Purtroppo, nonostante il Diritto Umanitario vieti esplicitamente di coinvolgere i civili nelle attività belliche e di colpire strutture essenziali per la loro sopravvivenza fra cui scuole o ospedali, abbiamo assistito alla costante violazione di questi divieti.
Anche il conflitto siriano ha visto polverizzare gran parte della rete di infrastrutture interne al Paese e ciò ha reso alcune zone inaccessibili agli operatori umanitari che, invece, in Yemen sono ulteriormente ostacolati dai divieti imposti dalla coalizione saudita.
I principali porti del Paese, fra cui quello di Odeida, sono stati chiusi alle organizzazioni umanitarie e lo scorso dicembre, dopo il cessate il fuoco concordato durante i negoziati di Stoccolma, si coltivavano grandi speranze per l’immediato futuro.
Nonostante i negoziati prevedessero “l’immediato cessate il fuoco nei porti di Odeida, Salif e Ras Issa”, era difficile che ciò che accadesse visto “l’innato conflitto di interessi nella vendita di armi che reitera la sofferenza della popolazione civile yemenita” e “la mancanza di volontà politica a far veramente finire il conflitto”.
Oggi, in attesa dei nuovi negoziati a fine mese, lo Yemen langue ancora nell’indifferenza della comunità internazionale.

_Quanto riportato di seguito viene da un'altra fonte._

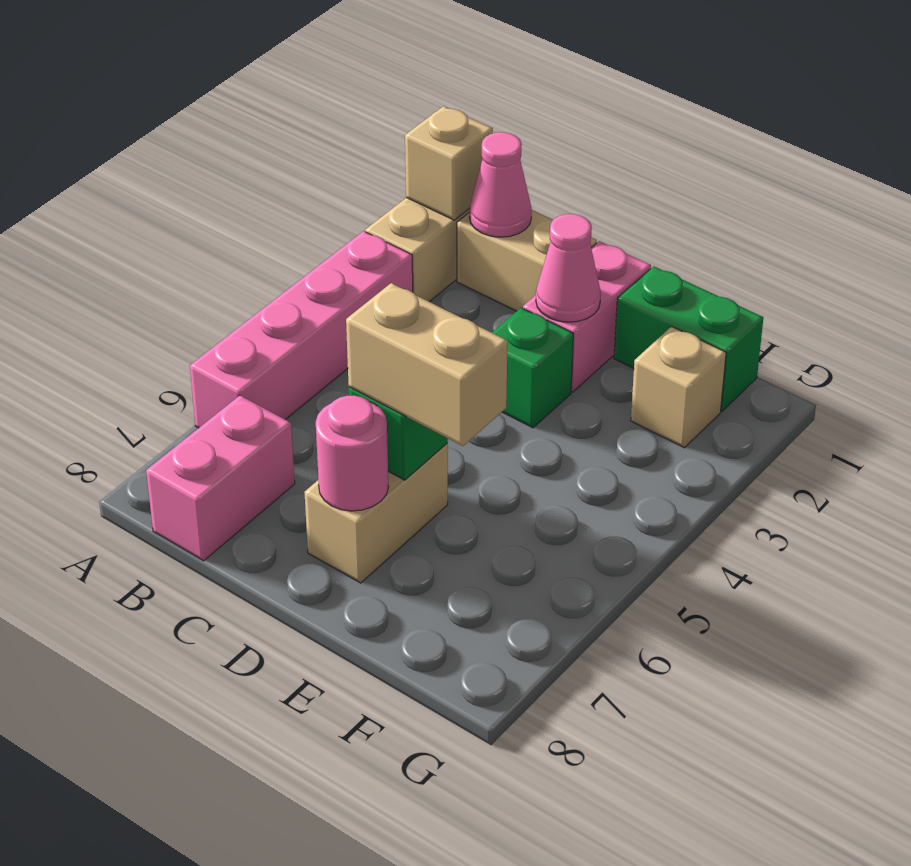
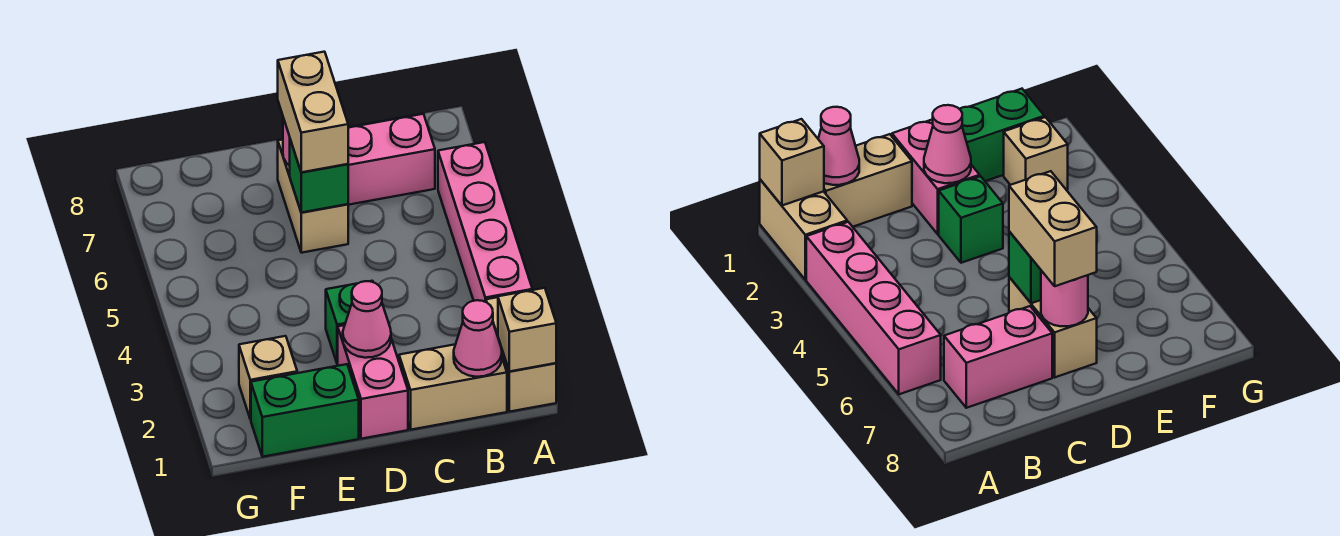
pink 1x2 brick [146,396,295,561] -> pink 1x2 brick turned to [348,114,435,205]
tan 1x2 brick [346,283,508,446] -> tan 1x2 brick turned to [278,52,348,172]

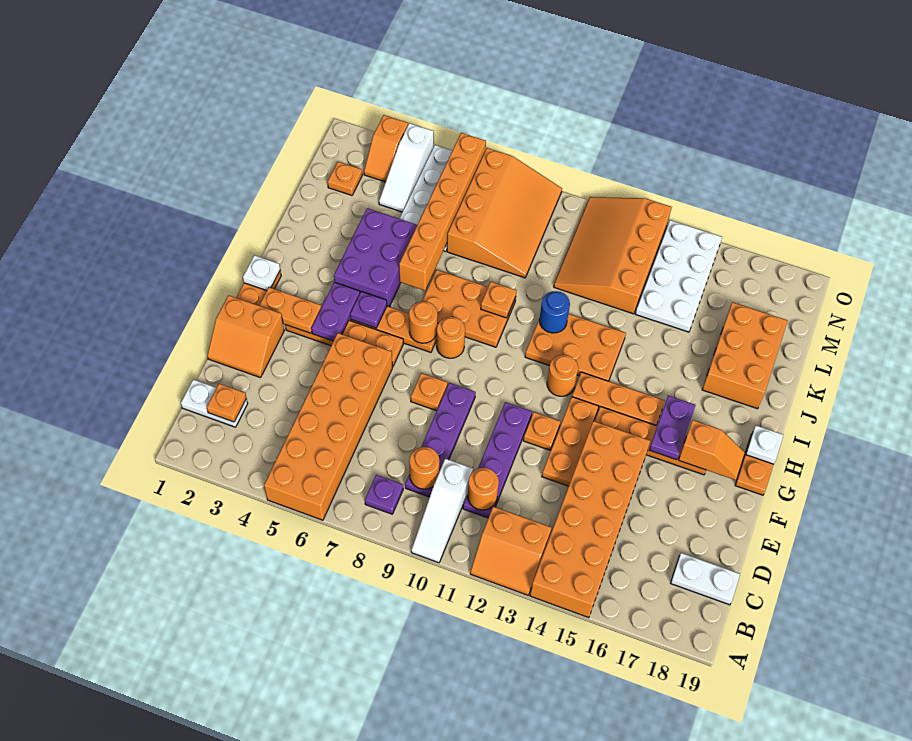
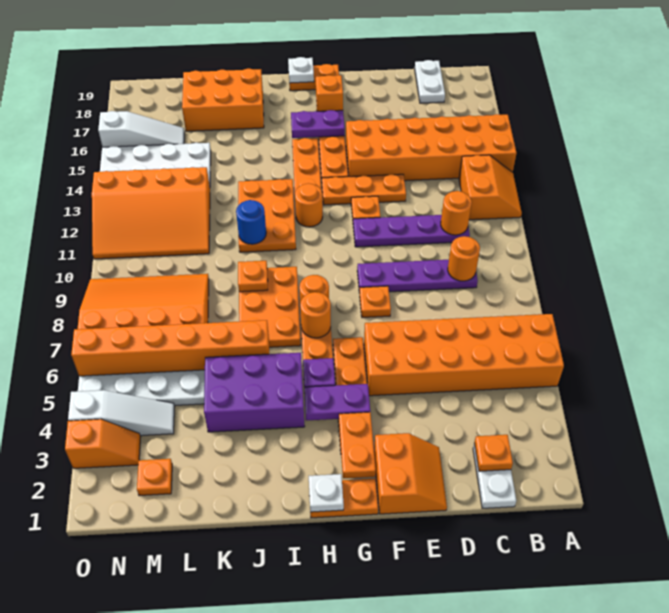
white 1x3 slope [411,459,473,563] -> white 1x3 slope moved to [98,111,185,147]
purple 1x1 plate [365,475,403,514] -> none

Il ponte aereo -che si aspettava al più presto nella città di Sanaa per dare immediata assistenza sanitaria all’area settentrionale- tarda ad arrivare, condannando milioni di persone alla sofferenza.
Avendo con MOAS lanciato una raccolta fondi per portare la Phoenix in Yemen e garantire forniture di aiuti umanitari e assistenza medica, osserviamo con grande preoccupazione la mancanza di sviluppi a favore della popolazione civile.
Forti dell’esperienza professionale sviluppata in mare e sulla terraferma dove in un anno abbiamo assistito 87.000 persone, vorremmo essere di aiuto ad una popolazione stremata che sopravvive all’egoismo dei potenti.
In Bangladesh, dopo l’esodo Rohingya, abbiamo subito provveduto a fondare due Aid Station che garantissero assistenza medica primaria ai nuovi arrivati e ai bengalesi che li accoglievano. Abbiamo imparato ad adattarci a un paese colpito da frequenti cicloni e durante la stagione monsonica abbiamo curato chiunque abbia bussato alle nostre porte. Ed è esattamente questo che vorremmo continuare a fare: mantenere viva la speranza in comunità che l’hanno quasi del tutto smarrita fra catastrofi naturali e conflitti.
Per ogni minuto speso a negoziare altre vite umane vanno perdute, per ogni esitazione di natura politica un bambino muore di fame o malattia. L’inazione è una scelta precisa che colpisce le vittime più vulnerabili di guerre su cui non hanno alcuna influenza, ma che subiscono in silenzio.